O’Brien se reclinó perezosamente hacia atrás y contempló la espuma que danzaba debajo de los bordones. Ahora que le pesaban los años, había perdido la afición a los viajes. Resultaba más agradable permanecer tumbado en su hamaca con una calabaza de jugo de frutas fermentado al alcance de la mano, representando el papel de un venerable oráculo, respetado, incluso venerado. Cuando era más joven, había vagabundeado a lo largo y a lo ancho de este mundo. Incluso había construido una pequeña embarcación a vela, y había navegado con ella sin obtener más resultado tangible que el descubrimiento de algunas islas remotas. Había recorrido, incansablemente, el solitario continente, levantando mapas y calculando sus recursos.

Sabía que era un hombre sencillo, un hombre de acción. El temor de los indígenas hacia su supuesta sabiduría, le alarmaba y le molestaba. Se vio llamado a resolver complicados problemas sociológicos y económicos, y gracias a que había visto muchas civilizaciones y recordaba algo de lo que había visto, alcanzó un loable éxito.

Pero O’Brien sabía que el implacable dedo del destino estaba señalando directamente a este planeta y a sus moradores, y él había meditado y discutido consigo mismo durante el curso de largos paseos por la orilla del mar, y había paseado arriba y abajo en su cabaña en las horas de humedad nocturna, mientras planeaba estratagemas, y finalmente había quedado satisfecho. Era el único hombre de todo el cosmos que tenía posibilidades de salvar al mundo que tanto amaba, y a esa gente a la que tanto amaba, y que estaba dispuesto a hacerlo. Podía hacerlo, si vivía.

Y se estaba muriendo.

La tarde declinó y llegó la noche. El cansancio hizo presa en el rostro de los muchachos y los cánticos se convirtieron en murmullo, pero siguieron remando incansablemente, manteniendo el mismo ritmo. Ante sus ojos desfilaron millas y millas de costa y docenas de poblados, cuyos moradores, al reconocer al Langri, corrieron a la playa para saludar su paso.
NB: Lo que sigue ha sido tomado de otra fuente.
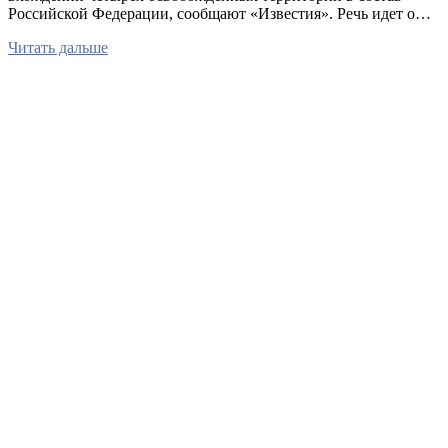
Российской Федерации, сообщают «Известия». Речь идет о…
Читать дальше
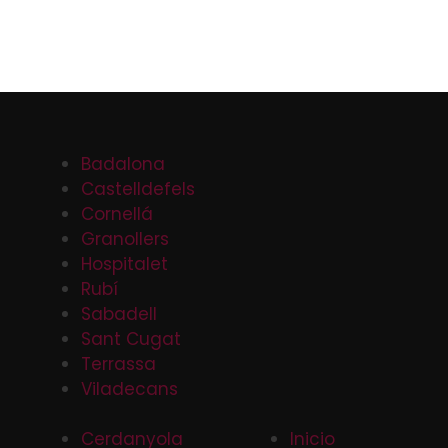
Badalona
Castelldefels
Cornellá
Granollers
Hospitalet
Rubí
Sabadell
Sant Cugat
Terrassa
Viladecans
Cerdanyola
Inicio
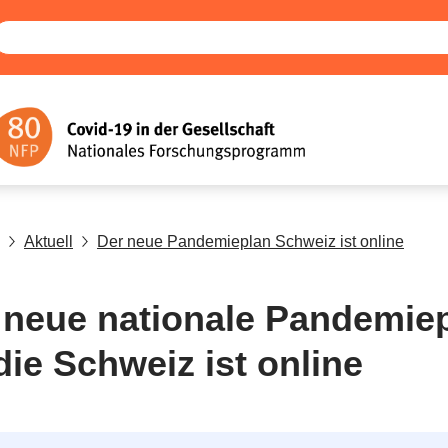
Aktuell
Der neue Pandemieplan Schweiz ist online
 neue nationale Pandemie
die Schweiz ist online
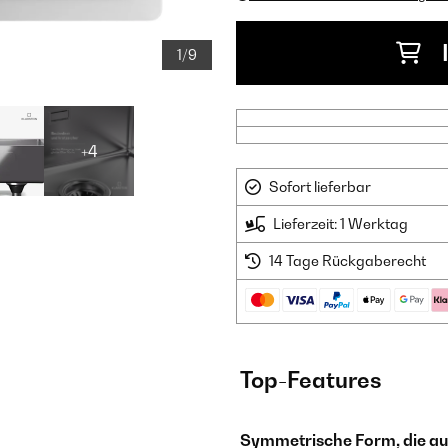
1/9
+4
Sofort lieferbar
Lieferzeit: 1 Werktag
14 Tage Rückgaberecht
Top-Features
Symmetrische Form, die au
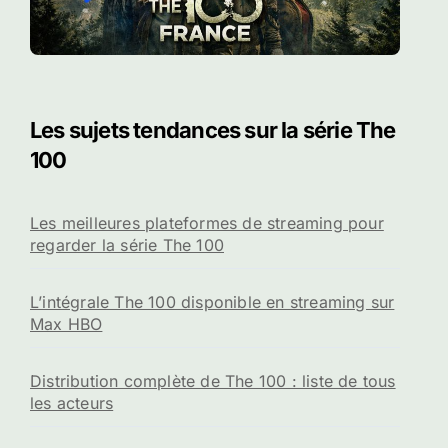
Les sujets tendances sur la série The
100
Les meilleures plateformes de streaming pour
regarder la série The 100
L’intégrale The 100 disponible en streaming sur
Max HBO
Distribution complète de The 100 : liste de tous
les acteurs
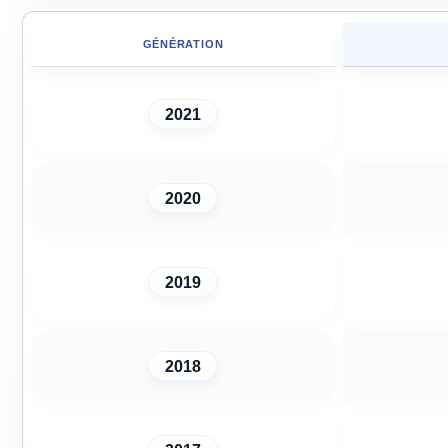
GÉNÉRATION
2021
2020
2019
2018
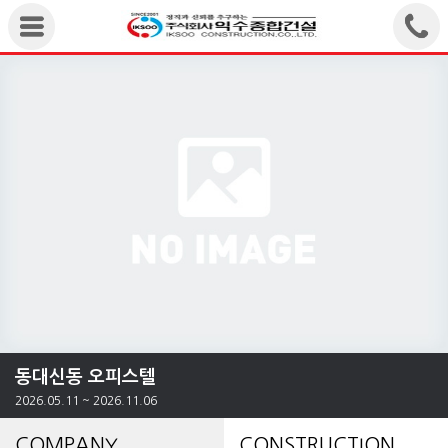
동대신동 오피스텔
2026.05.11 ~ 2026.11.06
COMPANY
CONSTRUCTION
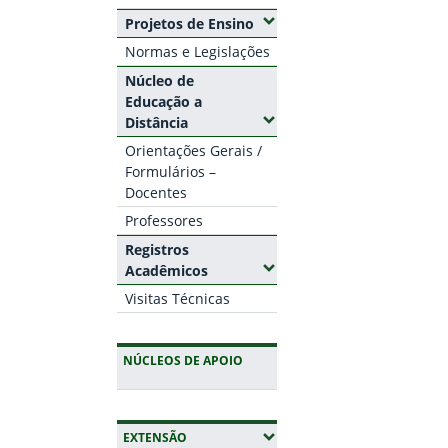
(Expandir submenus)
Projetos de Ensino
Normas e Legislações
Núcleo de
Educação a
(Expandir submenus)
Distância
Orientações Gerais /
Formulários –
Docentes
Professores
Registros
(Expandir submenus)
Acadêmicos
Visitas Técnicas
NÚCLEOS DE APOIO
(EXPANDIR SUBMENUS)
EXTENSÃO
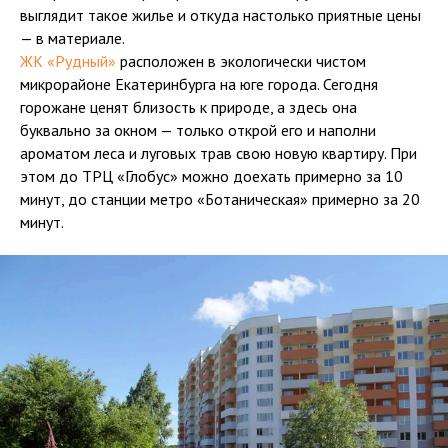
выглядит такое жилье и откуда настолько приятные цены
— в материале.
ЖК «Рудный»
расположен в экологически чистом
микрорайоне Екатеринбурга на юге города. Сегодня
горожане ценят близость к природе, а здесь она
буквально за окном — только открой его и наполни
ароматом леса и луговых трав свою новую квартиру. При
этом до ТРЦ «Глобус» можно доехать примерно за 10
минут, до станции метро «Ботаническая» примерно за 20
минут.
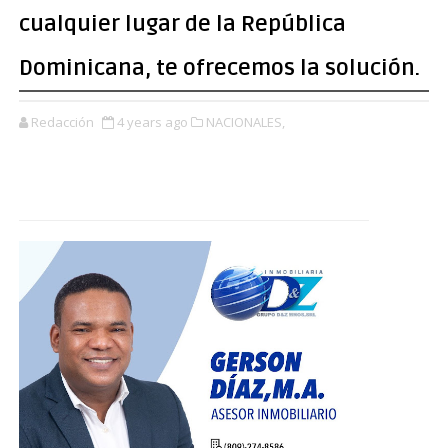
cualquier lugar de la República
Dominicana, te ofrecemos la solución.
Redacción
4 years ago
NACIONALES,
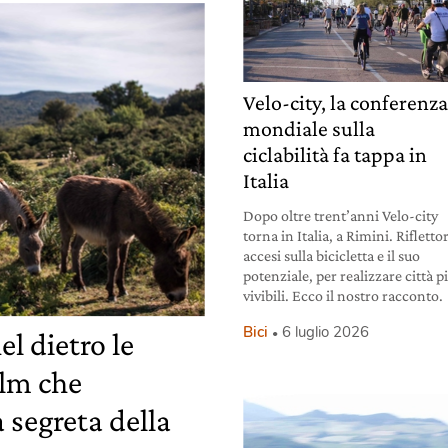
Velo-city, la conferenz
mondiale sulla
ciclabilità fa tappa in
Italia
Dopo oltre trent’anni Velo-city
torna in Italia, a Rimini. Riflettor
accesi sulla bicicletta e il suo
potenziale, per realizzare città p
vivibili. Ecco il nostro racconto.
Bici
6 luglio 2026
el dietro le
ilm che
 segreta della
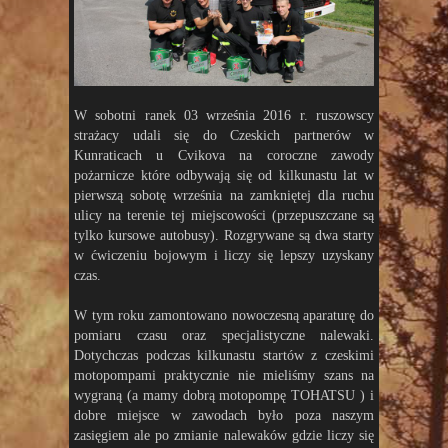
W sobotni ranek 03 września 2016 r. ruszowscy
strażacy udali się do Czeskich partnerów w
Kunraticach u Cvikova na coroczne zawody
pożarnicze które odbywają się od kilkunastu lat w
pierwszą sobotę września na zamkniętej dla ruchu
ulicy na terenie tej miejscowości (przepuszczane są
tylko kursowe autobusy). Rozgrywane są dwa starty
w ćwiczeniu bojowym i liczy się lepszy uzyskany
czas.
W tym roku zamontowano nowoczesną aparaturę do
pomiaru czasu oraz specjalistyczne nalewaki.
Dotychczas podczas kilkunastu startów z czeskimi
motopompami praktycznie nie mieliśmy szans na
wygraną (a mamy dobrą motopompę TOHATSU ) i
dobre miejsce w zawodach było poza naszym
zasięgiem ale po zmianie nalewaków gdzie liczy się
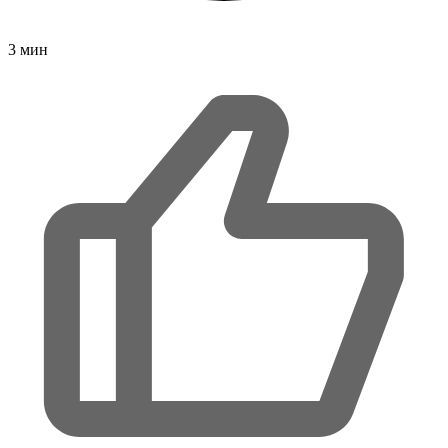
3
мин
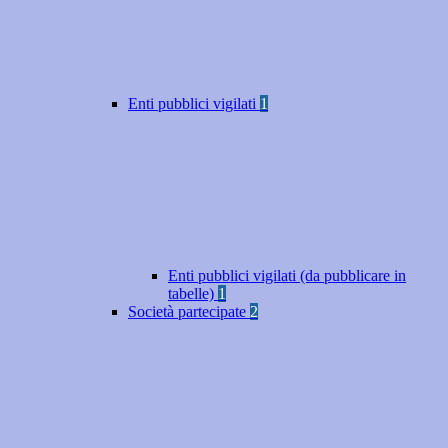
Enti pubblici vigilati
1
Enti pubblici vigilati (da pubblicare in
tabelle)
1
Società partecipate
2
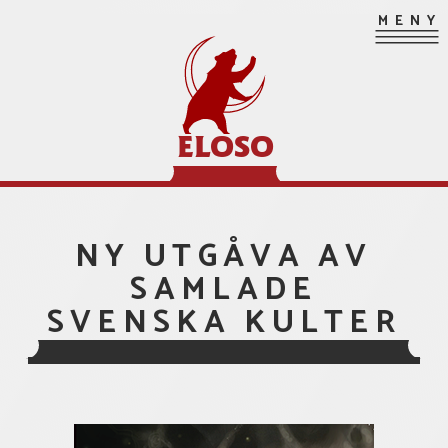
Hoppa
MENY
till
innehåll
ELOSO
NY UTGÅVA AV
SAMLADE
SVENSKA KULTER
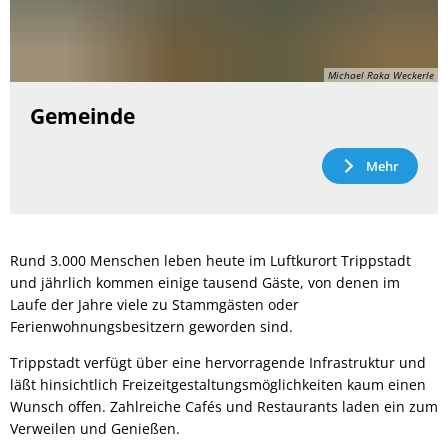
Michael Raka Weckerle
Gemeinde
Mehr
Rund 3.000 Menschen leben heute im Luftkurort Trippstadt
und jährlich kommen einige tausend Gäste, von denen im
Laufe der Jahre viele zu Stammgästen oder
Ferienwohnungsbesitzern geworden sind.
Trippstadt verfügt über eine hervorragende Infrastruktur und
läßt hinsichtlich Freizeitgestaltungsmöglichkeiten kaum einen
Wunsch offen. Zahlreiche Cafés und Restaurants laden ein zum
Verweilen und Genießen.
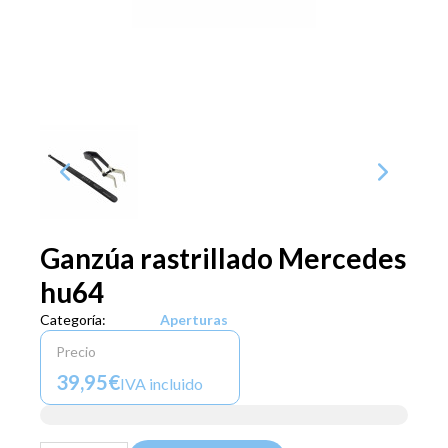
Ganzúa rastrillado Mercedes
hu64
Categoría:
Aperturas
Precio
39,95€
IVA incluido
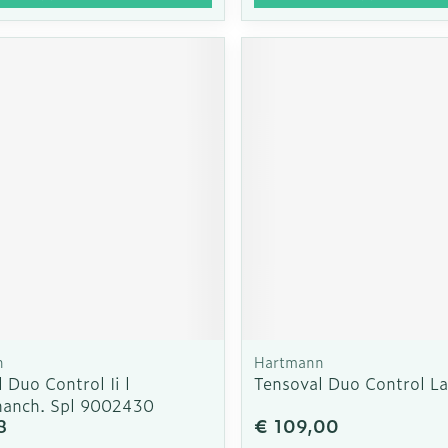
n
Hartmann
 Duo Control Ii l
Tensoval Duo Control L
anch. Spl 9002430
8
€ 109,00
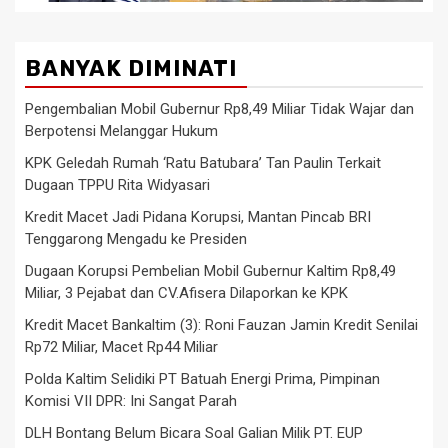
BANYAK DIMINATI
Pengembalian Mobil Gubernur Rp8,49 Miliar Tidak Wajar dan
Berpotensi Melanggar Hukum
KPK Geledah Rumah ‘Ratu Batubara’ Tan Paulin Terkait
Dugaan TPPU Rita Widyasari
Kredit Macet Jadi Pidana Korupsi, Mantan Pincab BRI
Tenggarong Mengadu ke Presiden
Dugaan Korupsi Pembelian Mobil Gubernur Kaltim Rp8,49
Miliar, 3 Pejabat dan CV.Afisera Dilaporkan ke KPK
Kredit Macet Bankaltim (3): Roni Fauzan Jamin Kredit Senilai
Rp72 Miliar, Macet Rp44 Miliar
Polda Kaltim Selidiki PT Batuah Energi Prima, Pimpinan
Komisi VII DPR: Ini Sangat Parah
DLH Bontang Belum Bicara Soal Galian Milik PT. EUP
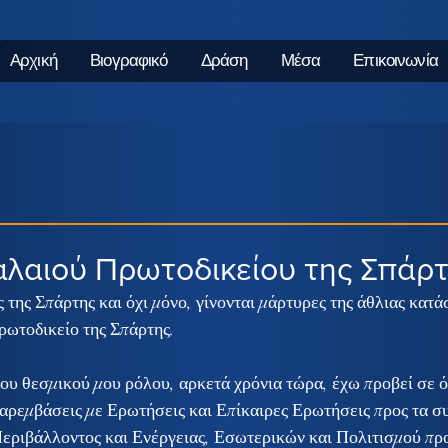
Αρχική
Βιογραφικό
Δράση
Μέσα
Επικοινωνία
αλαιού Πρωτοδικείου της Σπάρτ
 της Σπάρτης και όχι μόνο, γίνονται μάρτυρες της άθλιας κατά
ρωτοδικείο της Σπάρτης.
υ θεσμικού μου ρόλου, αρκετά χρόνια τώρα, έχω προβεί σε ό
παρεμβάσεις με Ερωτήσεις και Επίκαιρες Ερωτήσεις προς τα σ
εριβάλλοντος και Ενέργειας, Εσωτερικών και Πολιτισμού προ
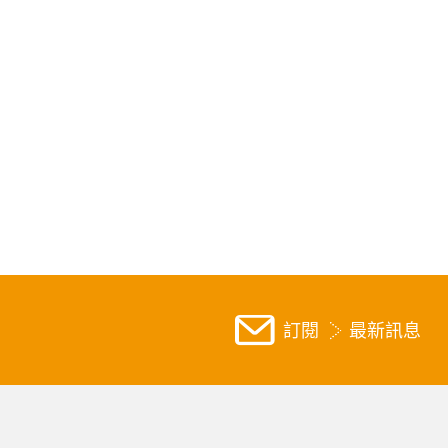
訂閱
最新訊息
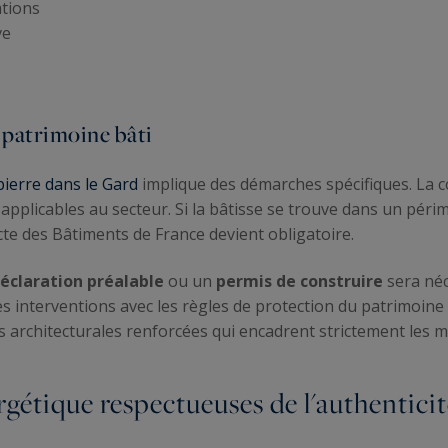
tions
ve
 patrimoine bâti
ierre dans le Gard
implique des démarches spécifiques. La c
applicables au secteur. Si la bâtisse se trouve dans un péri
cte des Bâtiments de France devient obligatoire.
éclaration préalable
ou un
permis de construire
sera néc
s interventions avec les règles de protection du patrimoine l
architecturales renforcées qui encadrent strictement les mo
gétique respectueuses de l'authentici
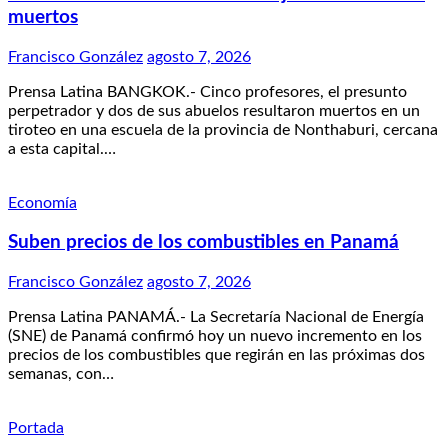
muertos
Francisco González
agosto 7, 2026
Prensa Latina BANGKOK.- Cinco profesores, el presunto
perpetrador y dos de sus abuelos resultaron muertos en un
tiroteo en una escuela de la provincia de Nonthaburi, cercana
a esta capital.…
Economía
Suben precios de los combustibles en Panamá
Francisco González
agosto 7, 2026
Prensa Latina PANAMÁ.- La Secretaría Nacional de Energía
(SNE) de Panamá confirmó hoy un nuevo incremento en los
precios de los combustibles que regirán en las próximas dos
semanas, con…
Portada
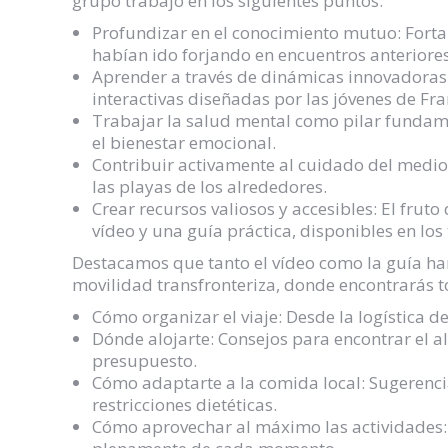
grupo trabajó en los siguientes puntos:
Profundizar en el conocimiento mutuo: Fort
habían ido forjando en encuentros anteriores
Aprender a través de dinámicas innovadoras:
interactivas diseñadas por las jóvenes de Fra
Trabajar la salud mental como pilar fundame
el bienestar emocional.
Contribuir activamente al cuidado del medio 
las playas de los alrededores.
Crear recursos valiosos y accesibles: El fruto
vídeo y una guía práctica, disponibles en los 
Destacamos que tanto el vídeo como la guía h
movilidad transfronteriza, donde encontrarás 
Cómo organizar el viaje: Desde la logística 
Dónde alojarte: Consejos para encontrar el a
presupuesto.
Cómo adaptarte a la comida local: Sugerenci
restricciones dietéticas.
Cómo aprovechar al máximo las actividades: 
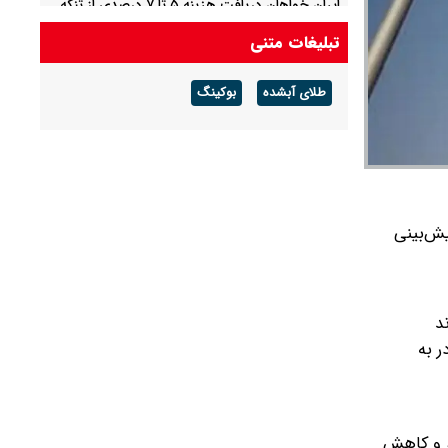
ایران خواهان دریافت هزینه ۵ تا ۷ درصدی از تنگه
هرمز است
تبلیغات متنی
صاعقه در هند ۱۴ کشته بر جای گذاشت
طلای آبشده
بوکینگ
یش‌بینی
د
ر به
، و کاهش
El crepúsculo oscurecía el lejano mar y suavizaba los contornos de la tierra firme cuando penetraron en una bahía poco profunda, llena de canoas. Los muchachos saltaron al agua y arrastraron la canoa hasta la playa. Luego se dejaron caer en la arena, exhaustos, para levantarse casi inmediatamente, radiantes de orgullo. Aquella noche serían huéspedes de honor en cualquiera de las chozas del poblado. ¿Acaso no habían traído al Langri?

Avanzaron en procesión que fue haciéndose más numerosa a medida que pasaban por delante de las cabañas. Respetuosos adultos y asustados chiquillos echaban a andar solemnemente detrás de O’Brien: La cabaña del Anciano estaba apartada de las demás, en la cumbre de la colina, y el Anciano estaba esperando allí, de pie, con una sonrisa en su arrugado rostro y los brazos alzados. Cuando estuvo a diez pasos de distancia, O’Brien se detuvo y levantó sus propios brazos. Los habitantes del poblado miraban en silencio.

—Te saludo —dijo O’Brien.

—Tu saludo es tan bien recibido como tú mismo.

O’Brien se acercó al anciano y los dos hombres se estrecharon la mano. No era una forma indígena de salutación, pero O’Brien la utilizaba con los ancianos que eran amigos suyos de toda la vida.